1.4 Duplicate Completion Event

  • Idempotent: one certificate per (enrollment, course_version, state='issued'). Second event returns existing.

1.5 Clock Skew in Offline Claim

  • Tolerance ±24h; outside window → rejected with specific reason; learner can request manual review.

1.6 Public Verify Token Enumeration

  • Rate-limited per IP + per tenant; alert on spike; WAF geo rules.

1.7 kid Rotation Without Overlap

  • Published JWKS updated; 2-day overlap; if rushed, old bundles fail verify — requires emergency issuance.

1.8 CDN Cache Staleness on Revoke

  • Revoke triggers CDN purge + Cache-Control: no-cache on response for 5 min.
  • Short-window stale cache accepted; reinforced by verify endpoint re-check on user click.

1.9 Artifact S3 Outage

  • Learner portfolio shows stub with "temporarily unavailable"; retries via CDN fallback to origin.

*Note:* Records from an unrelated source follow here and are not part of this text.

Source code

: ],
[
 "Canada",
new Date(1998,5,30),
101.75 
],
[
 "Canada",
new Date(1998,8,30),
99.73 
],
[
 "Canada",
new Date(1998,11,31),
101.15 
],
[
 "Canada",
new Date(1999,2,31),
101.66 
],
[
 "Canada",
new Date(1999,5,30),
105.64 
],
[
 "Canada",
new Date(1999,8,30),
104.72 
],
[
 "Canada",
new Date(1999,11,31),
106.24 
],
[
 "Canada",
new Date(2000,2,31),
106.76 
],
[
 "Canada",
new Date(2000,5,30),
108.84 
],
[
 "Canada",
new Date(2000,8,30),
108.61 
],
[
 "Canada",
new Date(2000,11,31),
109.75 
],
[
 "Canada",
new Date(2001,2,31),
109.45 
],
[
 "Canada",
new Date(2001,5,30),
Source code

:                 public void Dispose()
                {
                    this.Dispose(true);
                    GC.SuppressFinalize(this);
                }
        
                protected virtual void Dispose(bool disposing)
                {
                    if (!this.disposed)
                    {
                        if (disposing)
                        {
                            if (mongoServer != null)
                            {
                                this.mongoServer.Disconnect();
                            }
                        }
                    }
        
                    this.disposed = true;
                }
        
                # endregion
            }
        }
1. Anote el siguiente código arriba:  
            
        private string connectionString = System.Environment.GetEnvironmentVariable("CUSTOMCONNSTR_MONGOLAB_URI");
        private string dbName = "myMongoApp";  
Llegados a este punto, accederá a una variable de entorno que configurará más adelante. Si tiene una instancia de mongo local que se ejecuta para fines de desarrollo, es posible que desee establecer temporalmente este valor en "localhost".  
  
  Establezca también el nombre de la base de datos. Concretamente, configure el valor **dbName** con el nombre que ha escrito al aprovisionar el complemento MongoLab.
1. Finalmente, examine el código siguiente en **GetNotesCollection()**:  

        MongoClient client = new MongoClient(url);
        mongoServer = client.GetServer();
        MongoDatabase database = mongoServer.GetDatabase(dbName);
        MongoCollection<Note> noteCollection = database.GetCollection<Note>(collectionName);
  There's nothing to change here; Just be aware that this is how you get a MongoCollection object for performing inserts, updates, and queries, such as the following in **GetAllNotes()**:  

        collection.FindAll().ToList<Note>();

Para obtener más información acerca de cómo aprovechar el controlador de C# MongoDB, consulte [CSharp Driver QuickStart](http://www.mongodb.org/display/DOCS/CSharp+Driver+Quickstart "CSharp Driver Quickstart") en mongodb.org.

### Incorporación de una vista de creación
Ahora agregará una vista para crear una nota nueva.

1.10 GDPR Anonymization Race

  • Certificate retained with user_display_name_at_issuance → policy decides whether to anonymize on erasure.

2. Retry / Backoff

OpMaxBackoff
KMS sign350ms, 200ms, 500ms
Render31s, 5s, 15s
S3 upload5exp 100ms–10s
Outboxinfiniteexp cap 5m

3. Circuit Breakers

KMS: 10 fail/30s → 60s. S3: 10 fail/30s → 60s. Renderer: 5 fail/60s → 120s.

4. Fallbacks

PrimaryFallback
Custom template renderMinimal default template
OpenBadges generatorBasic PDF + PNG only (deferred OB)
CDNOrigin direct

5. Chaos

  • KMS 60s outage → issuance queue builds; drains cleanly.
  • Renderer OOM on adversarial template → isolated pod crash; saga retries.
  • Verify spike 10x baseline → rate limit + CDN absorb; alert on breach.